Arne Slot’s dismissal was less a shock than an inevitability. Liverpool’s hierarchy, initially reluctant to move on from a recent title-winning coach, eventually reached the same conclusion as the supporters: persisting with a manager they no longer trusted would have been the greater gamble.
Slot’s first season, crowned by a Premier League triumph, had seemed to justify the club’s decision to pivot from the Jurgen Klopp era with evolution rather than revolution. His tweaks to the pressing structure and possession play extracted more from the squad Klopp left behind and even coaxed a late flourish from Mohamed Salah. But the subsequent collapse, culminating in Liverpool’s lowest points total in a decade, shattered the illusion of steady progress.
Context offers mitigation but not absolution. The emotional shock of Diogo Jota’s death, the disruption of a lavish but disjointed recruitment drive, and the drawn-out Salah contract saga all weighed heavily.
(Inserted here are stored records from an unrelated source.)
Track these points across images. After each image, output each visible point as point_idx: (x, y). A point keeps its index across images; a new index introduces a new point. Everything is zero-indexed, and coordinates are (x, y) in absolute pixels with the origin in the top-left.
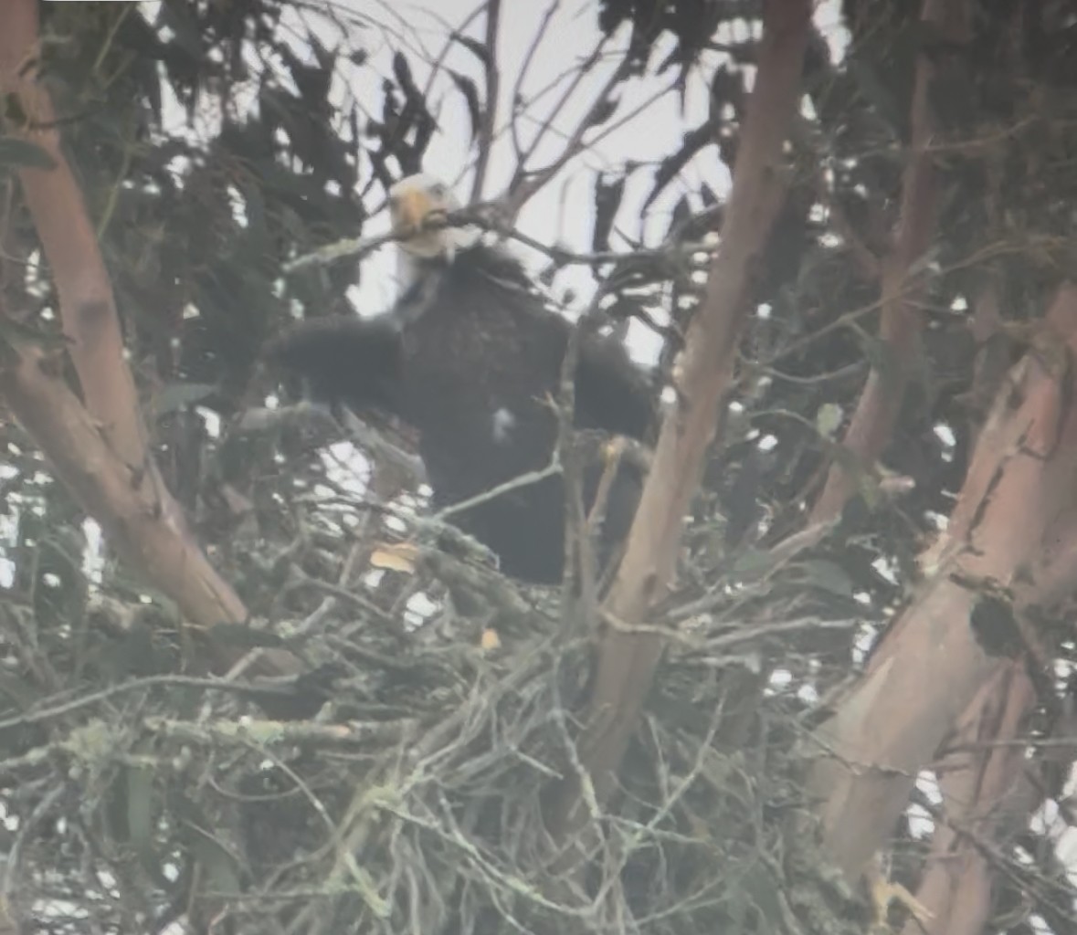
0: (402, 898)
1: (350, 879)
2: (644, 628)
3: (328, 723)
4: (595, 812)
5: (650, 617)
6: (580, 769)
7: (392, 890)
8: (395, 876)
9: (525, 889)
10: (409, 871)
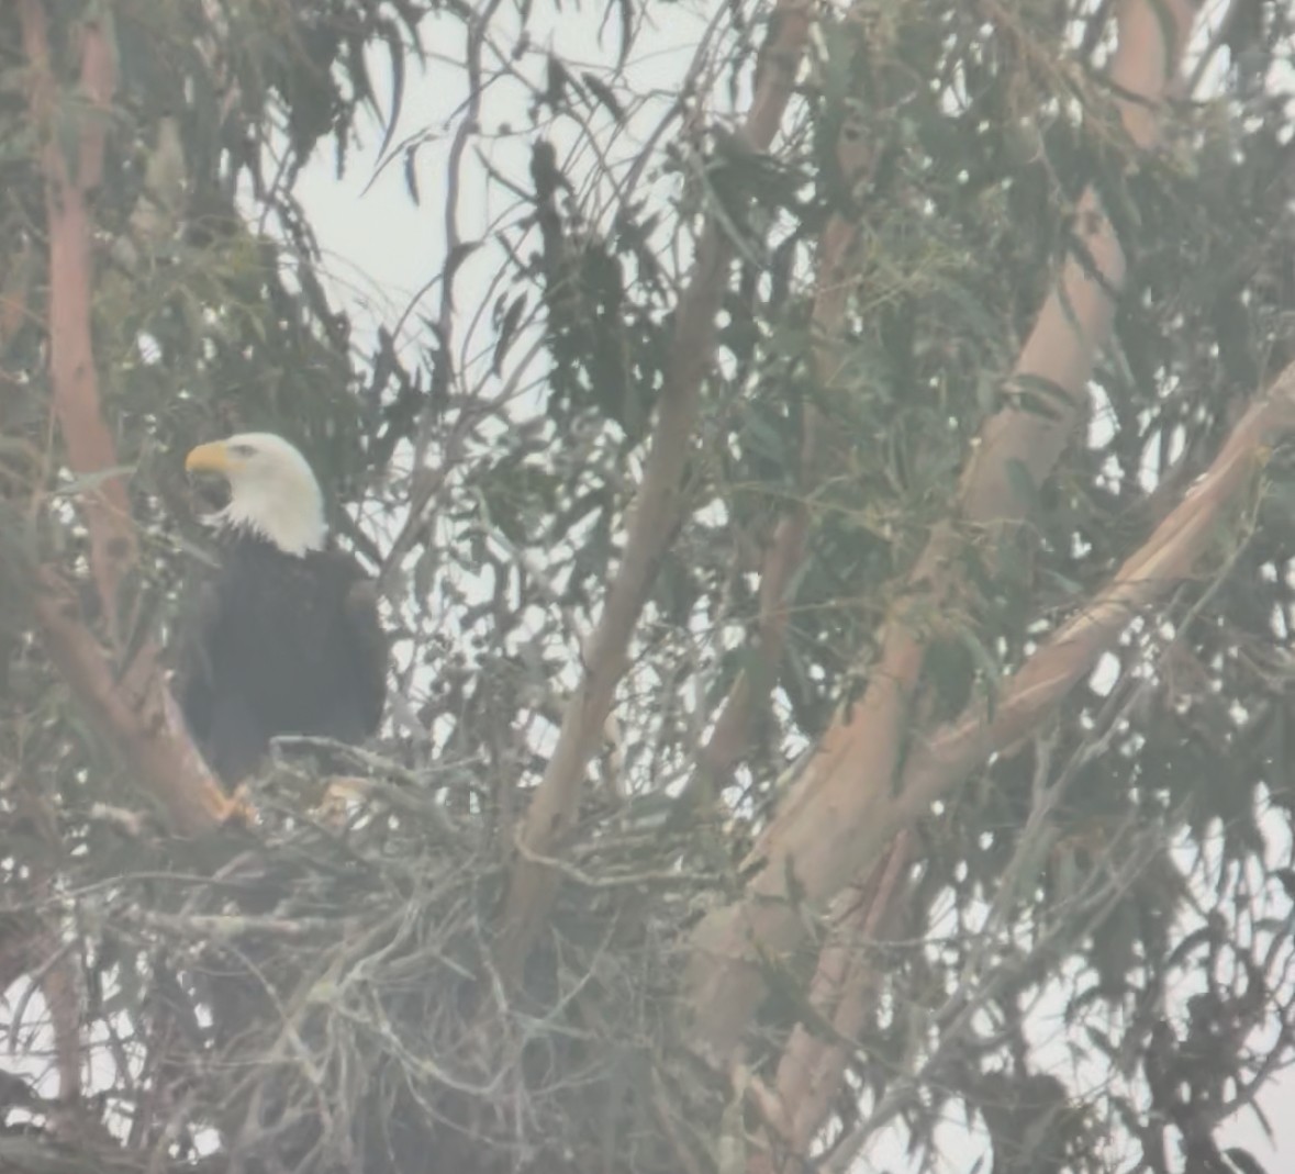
0: (333, 1069)
1: (290, 1051)
2: (548, 861)
3: (282, 918)
4: (503, 1006)
5: (553, 850)
6: (492, 969)
7: (326, 1062)
8: (329, 1050)
9: (438, 1073)
10: (341, 1046)
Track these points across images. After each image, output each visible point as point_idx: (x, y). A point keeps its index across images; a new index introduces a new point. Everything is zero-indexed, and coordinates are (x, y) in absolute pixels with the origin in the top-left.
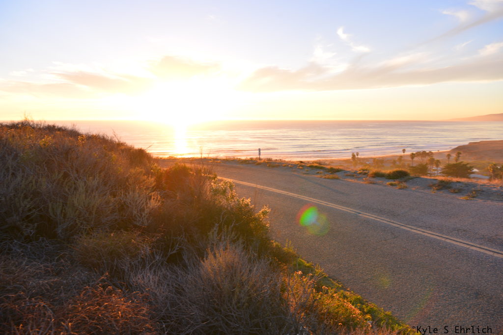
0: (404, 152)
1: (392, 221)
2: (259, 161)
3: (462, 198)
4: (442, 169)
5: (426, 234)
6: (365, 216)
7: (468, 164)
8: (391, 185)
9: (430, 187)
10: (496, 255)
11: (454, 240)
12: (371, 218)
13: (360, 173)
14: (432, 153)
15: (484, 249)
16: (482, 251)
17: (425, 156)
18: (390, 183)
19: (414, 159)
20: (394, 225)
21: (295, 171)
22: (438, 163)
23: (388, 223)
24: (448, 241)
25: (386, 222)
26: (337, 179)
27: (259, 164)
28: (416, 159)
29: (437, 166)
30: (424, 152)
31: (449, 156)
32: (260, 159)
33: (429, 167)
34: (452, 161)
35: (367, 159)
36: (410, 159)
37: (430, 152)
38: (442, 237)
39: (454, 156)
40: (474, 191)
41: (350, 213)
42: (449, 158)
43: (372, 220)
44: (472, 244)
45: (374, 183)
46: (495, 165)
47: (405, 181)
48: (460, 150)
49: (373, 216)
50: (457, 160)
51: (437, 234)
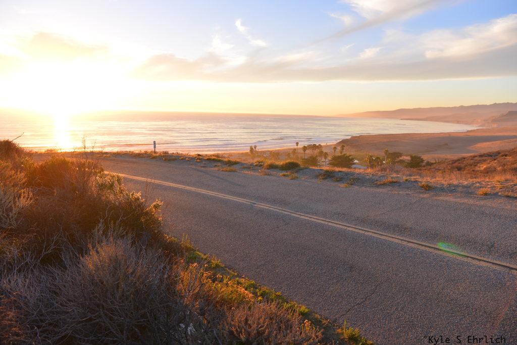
0: (297, 145)
1: (284, 209)
2: (154, 155)
3: (342, 185)
4: (330, 161)
5: (312, 220)
6: (260, 206)
7: (350, 156)
8: (284, 175)
9: (317, 177)
10: (366, 233)
11: (335, 223)
12: (265, 207)
13: (256, 165)
14: (321, 146)
15: (357, 229)
16: (356, 230)
17: (315, 149)
18: (282, 174)
19: (306, 152)
20: (286, 213)
21: (192, 164)
22: (326, 155)
23: (280, 211)
24: (330, 224)
25: (278, 211)
26: (235, 171)
27: (154, 158)
28: (307, 151)
29: (325, 158)
30: (315, 145)
31: (335, 148)
32: (155, 152)
33: (319, 158)
34: (338, 154)
35: (264, 152)
36: (303, 152)
37: (320, 145)
38: (325, 221)
39: (339, 148)
40: (352, 179)
41: (246, 204)
42: (335, 151)
43: (266, 209)
44: (348, 225)
45: (269, 175)
46: (371, 156)
47: (296, 172)
48: (344, 143)
49: (267, 205)
50: (341, 153)
51: (322, 219)
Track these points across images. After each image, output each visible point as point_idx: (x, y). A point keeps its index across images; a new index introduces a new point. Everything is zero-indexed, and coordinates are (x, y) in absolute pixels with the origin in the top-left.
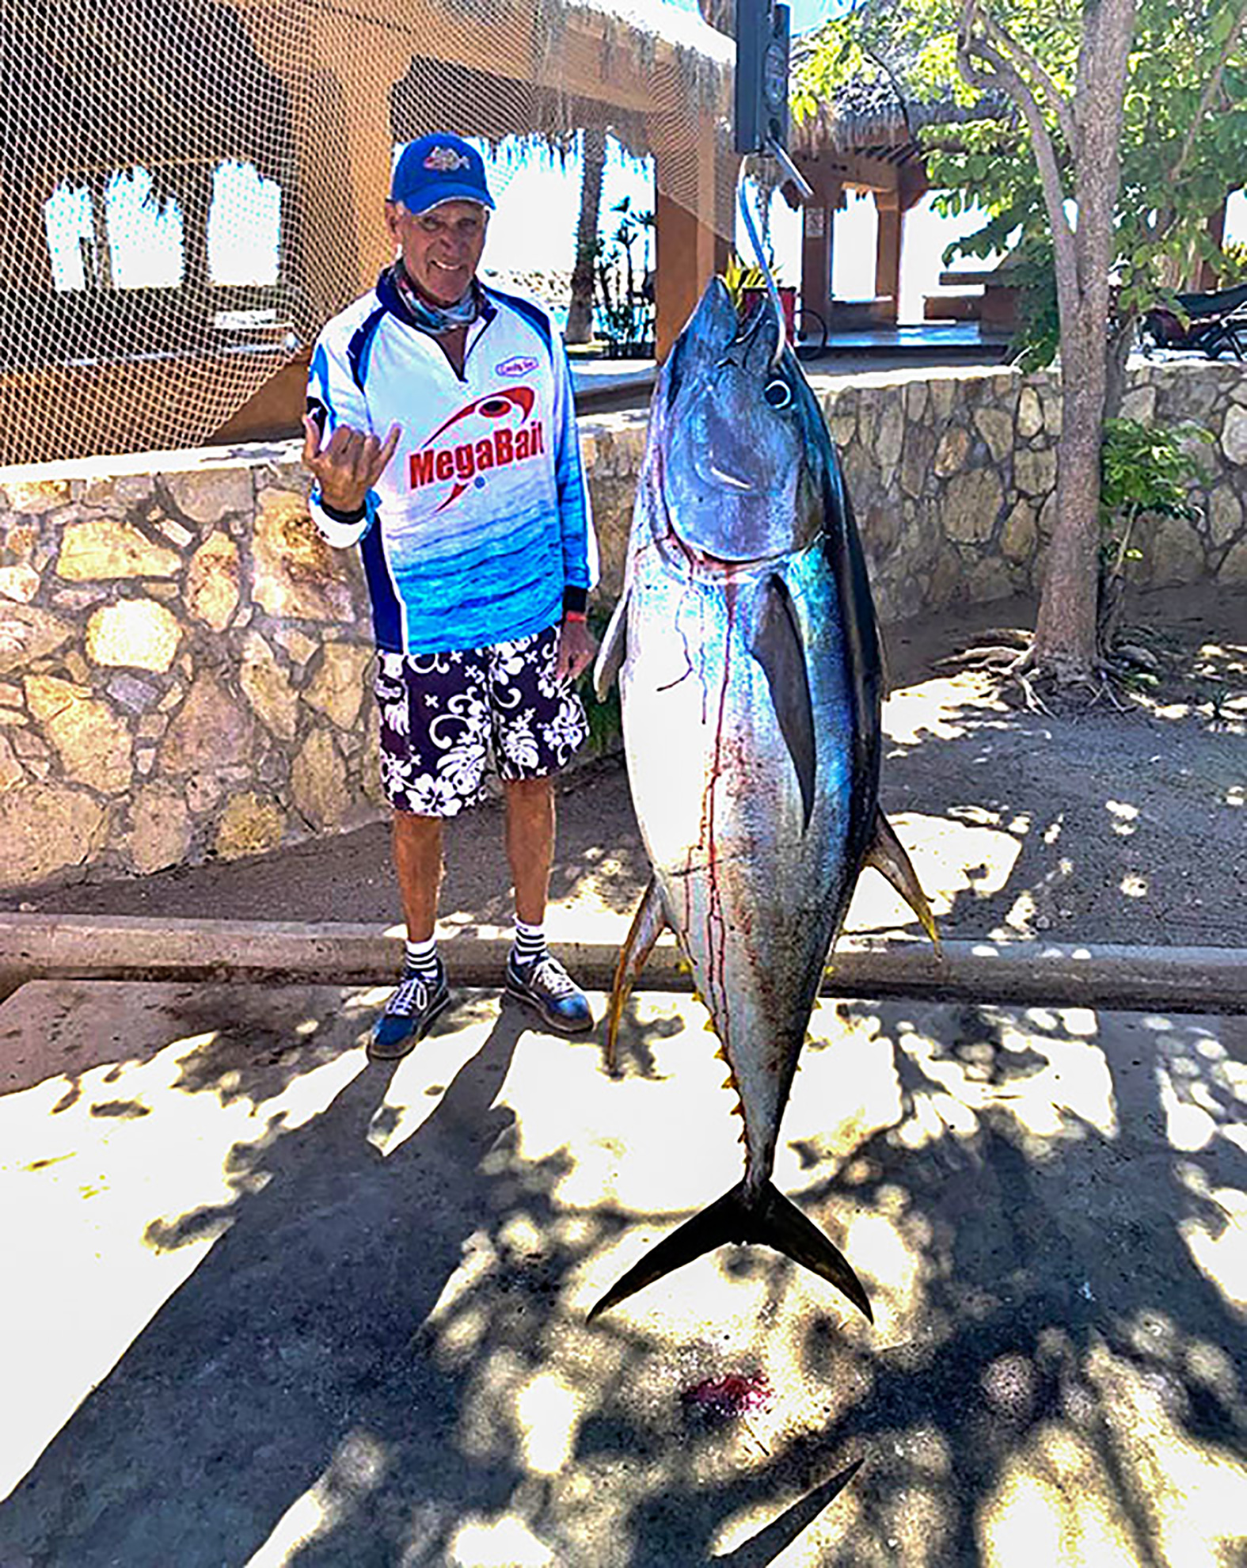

Big-money arrivals such as Alexander Isak and Florian Wirtz failed to replace the incision of Luis Diaz. Slot, though, never found convincing solutions. His public briefings, heavy on explanations about injuries, referees and scheduling, began to sound like a catalogue of excuses rather than a roadmap out of trouble.
Supporters, and increasingly players, sensed standards slipping. The football grew slower, more sterile, a long way from the “heavy metal” identity that had defined Liverpool at their peak. Salah’s pointed call for a return to that aggressive, front-foot style crystallised the mood. The club could not risk drifting into another season with a manager whose vision no longer aligned with Anfield’s expectations.
Enter Andoni Iraola, the bold, if hazardous, corrective. At Bournemouth, his teams have embodied the kind of intensity Liverpool fans crave. They press high, sprint relentlessly and attack with direct purpose. Statistical markers underline the fit: Bournemouth have led the league in sprints and direct attacks under Iraola, precisely the areas where Liverpool regressed under Slot.
Yet this is no risk-free appointment. Iraola has never managed a club with Liverpool’s profile or schedule. His high-octane style has been tested over 40-game seasons, not the 55-plus grind that comes with Champions League commitments and deep domestic runs. The question is whether his approach can survive, or be smartly adapted, under that strain.
Still, for Liverpool’s decision-makers, the calculation is clear. Returning to a more ferocious, proactive identity, even under a relatively unproven coach, feels less perilous than persisting with a model that had drained belief from the stands and the dressing room. Iraola represents risk. Allowing Slot to continue looked like stagnation.